*Problems to solve*.
1. Please rewrite the timeline from "22 March – Nisshō" to "the late Shimada.", changing "Budget Committee" to "Committee on Budget".
2. Name every person mentioned in the timeline.

22 March – Nisshō Iwai's former Vice President Kenjirō Yamamura and Executive Director Kiyoshi Inoue give evidence contradicting Kaifu at the Budget Committee. Yamamura testifies with regard to Kaifu's testimony at the House of Representatives Budget Committee that he was "confused".
31 March – Due to the conflicting evidence from Kaifu and Yamamura, the House of Councilors Budget Committee summons Kaifu, former chairman Yoshio Tsuji, and Yasuhiro Gō, former economic adviser to McDonnell-Douglas. Kaifu amends key parts of his testimony on the 19th, but notably keeps his attitude that responsibility lay with the late Shimada.
2 April – Kaifu is arrested on suspicion of Foreign Exchange Act violations. When the House of Councilors budget committee hear of his arrest that day, Ministry of Justice Criminal Bureau Head (later Attorney General) Shigeki Itō comments that The purpose of the investigation is not only to find small evils but also not to overlook greater evils. If the crime is at the top, we must understand and identify it thoroughly. suggesting that the scandal might spread to the centre of the political world. Itō's words Do not overlook greater evils and (later, in his response to a special committee meeting of the upper house on 25 May) 500 million yen for starters become buzzwords of the year.

*Records shown*.
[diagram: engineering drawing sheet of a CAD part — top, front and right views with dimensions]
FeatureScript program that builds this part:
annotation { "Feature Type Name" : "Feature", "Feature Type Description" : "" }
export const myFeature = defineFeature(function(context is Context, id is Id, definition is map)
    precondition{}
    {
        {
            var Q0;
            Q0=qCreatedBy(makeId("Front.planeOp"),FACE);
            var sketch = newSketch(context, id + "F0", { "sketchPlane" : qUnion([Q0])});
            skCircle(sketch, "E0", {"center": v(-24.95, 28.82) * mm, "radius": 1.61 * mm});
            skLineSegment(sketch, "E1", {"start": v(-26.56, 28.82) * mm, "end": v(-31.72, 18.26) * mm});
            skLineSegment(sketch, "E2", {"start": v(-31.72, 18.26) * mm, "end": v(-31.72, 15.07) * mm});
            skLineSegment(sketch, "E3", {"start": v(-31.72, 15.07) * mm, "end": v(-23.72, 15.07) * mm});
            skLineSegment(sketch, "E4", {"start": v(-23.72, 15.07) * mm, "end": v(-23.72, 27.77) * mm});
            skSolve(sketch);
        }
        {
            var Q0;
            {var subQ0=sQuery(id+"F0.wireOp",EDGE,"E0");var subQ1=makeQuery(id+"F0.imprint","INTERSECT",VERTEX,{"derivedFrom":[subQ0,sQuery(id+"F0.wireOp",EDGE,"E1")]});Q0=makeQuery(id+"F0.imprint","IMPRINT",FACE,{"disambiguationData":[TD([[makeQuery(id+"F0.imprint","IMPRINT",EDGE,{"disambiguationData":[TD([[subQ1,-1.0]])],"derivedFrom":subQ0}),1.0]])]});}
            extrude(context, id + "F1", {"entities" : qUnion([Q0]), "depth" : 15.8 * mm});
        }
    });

*Numbered responses*.
1.
22 March – Nisshō Iwai's former Vice President Kenjirō Yamamura and Executive Director Kiyoshi Inoue give evidence contradicting Kaifu at the Committee on Budget. Yamamura testifies with regard to Kaifu's testimony at the House of Representatives Committee on Budget that he was "confused".
31 March – Due to the conflicting evidence from Kaifu and Yamamura, the House of Councilors Committee on Budget summons Kaifu, former chairman Yoshio Tsuji, and Yasuhiro Gō, former economic adviser to McDonnell-Douglas. Kaifu amends key parts of his testimony on the 19th, but notably keeps his attitude that responsibility lay with the late Shimada.

2. Kenjirō Yamamura, Kiyoshi Inoue, Kaifu, Yoshio Tsuji, Yasuhiro Gō, Shimada, Shigeki Itō